16 March 2014

Where Knowledge Meets Inspiration: Learning & Networking at the T & L Conference

Where Knowledge Meets Inspiration-a germane tag line for the 2014 Teaching and Learning Conference in Washington, D.C. last week given the inspiring and informational sessions offered. As a National Board Certified Teacher, it was incredible to be surrounded by two thousand other knowledgeable and inspirational education professionals at the Walter E. Washington Convention Center.  

Though my flight was delayed and I missed a pre-conference workshop at the National Geographic Society, I wasted no time connecting with fellow educators via Twitter for a dinner at Pi Pizzeria for a day early celebration of Pi Day.  Our conversations ranged from discussing our own NB
certification process to our own children and families at home holding down the fort while we were off to our Nation's Capital to learn with and from fellow educators.  Before leaving the restaurant, we had each mapped out the next day and shared our plans with one another.

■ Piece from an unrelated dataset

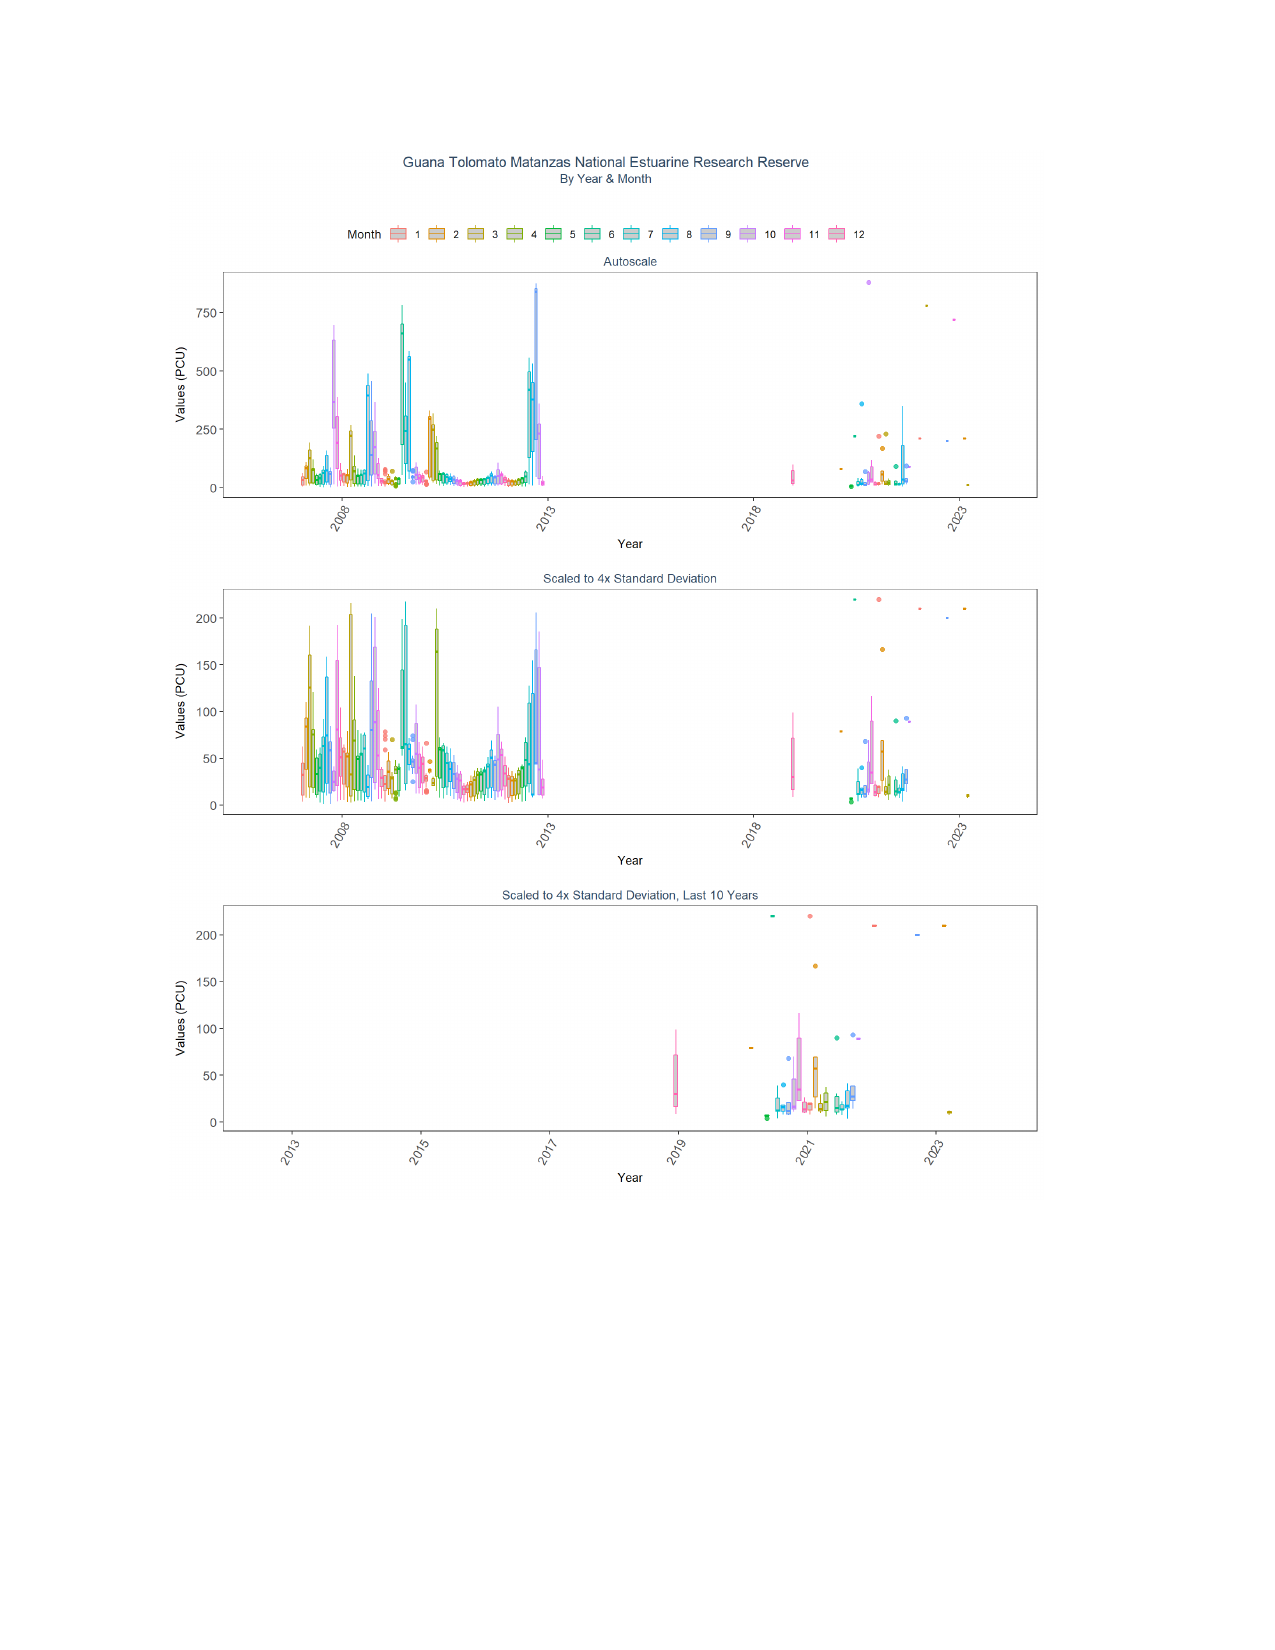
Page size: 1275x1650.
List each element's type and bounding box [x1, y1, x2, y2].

picture [168, 150, 1044, 1200]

On Friday morning, a friend and I met up with the Director of NBCT from Kentucky's Education Professional Standards Board (EPSB) to attend a session about the SEED (Supporting Educator Effectiveness Development) grant of which Kentucky is a part.  In this 8:30 am informational session, we learned about work taking place over the next three years to transform systems of support for encouraging more NBCT candidates in high-needs schools.  We also learned about the redesign of the NBCT process, including a total revamping of the assessment center part of certification and a redesign of the portfolio entries, with the primary change being an opportunity to complete only one or two components per year over two years rather than squeezing the entire NBCT certification process into a single year.  With this, new NBCT candidates will be able to spread out the hefty payments for certification as well.  All told, a very practical session focused on not only logistics and what needs to happen but on why we need to make these changes--a more intense focus on the 5 Core Propositions.  The new process also allows candidates to reflect thoughtfully and maintain high levels of teaching during the certification year.  An additional session on the SEED grant and Instructional Leadership later in the day brought occasion to learn more about how we can encourage and support more NBCTs as teacher leaders in our respective states.

The Plenary Session with Bill Gates was by far the most popular session of the day, with people lining up to gain entrance an hour before the doors to the ballroom opened and security checking tags for everyone who entered.  His speech focused on encouraging us to remain steadfast with the Common Core State Standards.  He mentioned our great state of Kentucky when citing examples of effective CCSS implementation because we all know poor implementation and too much focus on standardized tests are what's causing much of the recent backlash against the Common Core.  Following his speech, Gates was joined on stage by George Stephanopoulos who asked questions previously submitted by teachers, allowing a response from Gates.

A few of my favorite quotes from Bill Gates on 3.14.14

"...I'm not politically sophisticated, so I made the assumption people opposing them would have actually read the standards..."

"...the Common Core State Standards give every child an equal chance..."

"...handing out a worksheet will not be seen as a way to provide homework..."

"...I hope people are willing to read long books..."

Each of these quotes is significant to me because they speak to many of the topics I address in my own blog as well as to philosophies of teaching and learning I appreciate, so I linked each quote to a previous blog post I've written on a similar topic.

Our day ended with another plenary session, this one with Secretary of Education Arne Duncan.  Again, a Kentucky reference.  Secretary Duncan referenced a Kentucky teacher who divides his time between teaching and providing professional development.

We also learned more information about new initiatives such as Teach to Lead and T3 (teachers leading efforts in turnaround schools!).  This project enticed me given that I've taught in low performing schools and know that the test prep mentality often employed only brings temporary success at most, and it does nothing for real learning and engaging students toward the futures they deserve and desire.

Debriefing the day over Indian food and beverage with a teacher friend included conversations about our experiences with the Common Core, travels with students to foreign countries, and family life, all in the name of keeping ourselves healthy and balanced individuals, something teachers often need reminders to do.